Missing Disability processing of Annual PDF Survey

Issue #1368 resolved

Ghislain Hachey created an issue 2024-03-12

Kiribati reported that the disability data is missing from the data warehouse. Upon further investigating I believe that the upload process of the Annual PDF Survey does not process the Disability table (i.e. missing stored procure [pEnrolmentWrite].[xfdfDisability]). Therefore, the data does not go in the data warehouse. However, the data does get loaded into the system in its raw form (the original PDF XML representation). The recommended course of action would be to:

Fix the missing Disability processing feature
Reload the PDFs for the schools with submitted Disability data by hand one by one. Previous years had data but I believe they came from estimates from prior years. This leaves you with the decision to either:
- Keep the data as estimates for 2021 and 2022 (only reload submitted data for 2023)
- Replace the estimates with real submitted data for all last three years (2021, 2022, 2023). This will perhaps (likely) change your figures for those years.
We could also automate pushing all the submitted Disability data from the uploaded PDF survey into the data warehouse but this will require more time and work on the developers end.

‌

Comments (8)

Ghislain Hachey reporter
- assigned issue to
  
  Ghislain Hachey
- 2024-03-13T02:33:52+00:00
Ghislain Hachey reporter
Upon further investigating. It seems that
- The Disability data is in the raw PDF XML stored in [dbo].[SchoolSurveyXml_]
- The stored procedure used for repeaters (i.e. [dbo].[xfdfGrid]) seems like it should work unchanged also for disability data provided DIsability is correctly configured in bdo.metaPupilTableDefs.
- The app backend does seem to miss calling this stored procedure with the part of the XML that contains the disability data (needs fixing)
Finally consider back porting disability data from raw for
- Maybe not 2021 (those are labelled as not estimate in warehouse)
- 2022 (labelled as estimate)
- 2023 (completely missing)
‌

‌

‌
- 2024-03-13T02:43:59+00:00
Ghislain Hachey reporter
It turns out, no fix needed on the backend. Simply add the missing data below in table dbo.lkpPupilTableTupes and it should be executed by the backend normally.

‌
- 2024-03-13T03:07:19+00:00

Ghislain Hachey reporter

Finally, extracting data for past years was done with the following slow script (a set based approach like using a cross join would be better for more records).
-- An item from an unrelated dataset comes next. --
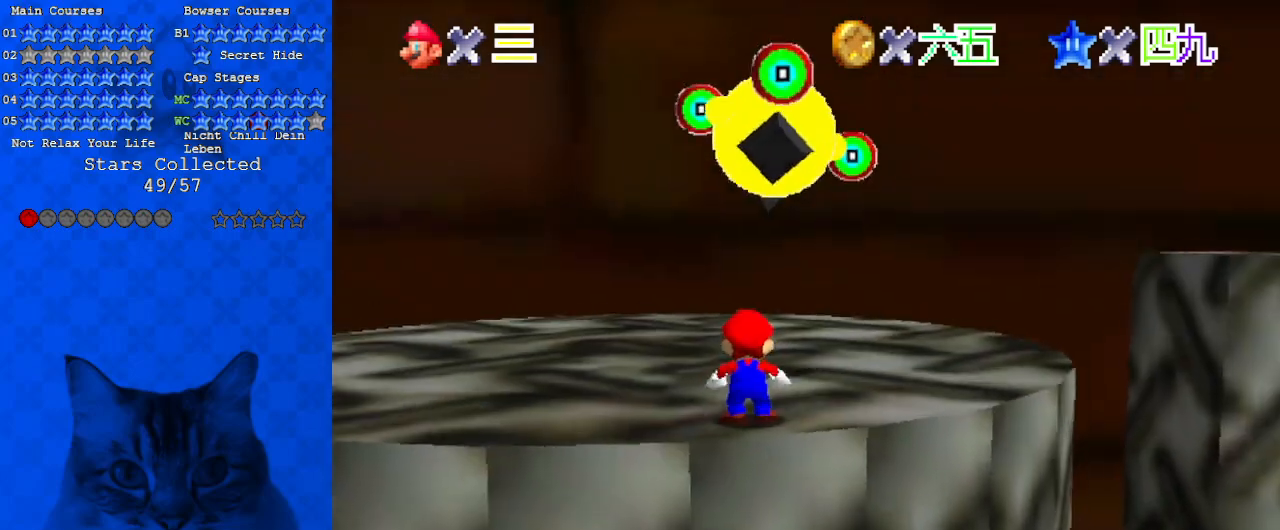
{"keys": ["up"], "events": [[100, "c", "up"], [267, "right", "down"], [400, "right", "up"]]}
-- Slow performing script to run the stored proc on each past Disability XML partial
-- (i.e. 244 records ran 3-4 minutes on i9 11th Gen laptop CPU)
DECLARE @XmlData XML;
DECLARE @ID INT;
DECLARE @XmlCursor CURSOR;

-- Declare a cursor to iterate over each row
SET @XmlCursor = CURSOR FOR
    SELECT SSX.ssID, ssXml.query('declare namespace ns="http://ns.adobe.com/xfdf/"; (/ns:xfdf/ns:fields/ns:field[@name="Dis"])[1]') AS DisabilityXML
    FROM SchoolSurveyXml_ SSX
    INNER JOIN SchoolSurvey SS ON SSX.ssID = SS.ssID
    WHERE SS.svyYear IN (2021, 2022, 2023);

-- Open the cursor
OPEN @XmlCursor;

-- Fetch the first row
FETCH NEXT FROM @XmlCursor INTO @ID, @XmlData;

-- Loop through each row
WHILE @@FETCH_STATUS = 0
BEGIN
    -- Execute your stored procedure with the XML data and ID as parameters
    BEGIN TRY
        SELECT 'Processing dbo.xfdfGrid on', @ID, @XmlData;
        EXEC dbo.xfdfGrid @surveyID=@ID,@grid=@XmlData;
    END TRY
    BEGIN CATCH
        -- Handle the error as needed
        PRINT 'Error occurred for ID: ' + CAST(@ID AS VARCHAR(10)) + '. Error message: ' + ERROR_MESSAGE();
    END CATCH

    -- Fetch the next row
    FETCH NEXT FROM @XmlCursor INTO @ID, @XmlData;
END

-- Close and deallocate the cursor
CLOSE @XmlCursor;
DEALLOCATE @XmlCursor;

There was one SchoolSurvey XML that threw an error because of bad data (i.e. an X where an int should be for a number of students). This was fixed by changing the bad value to 0.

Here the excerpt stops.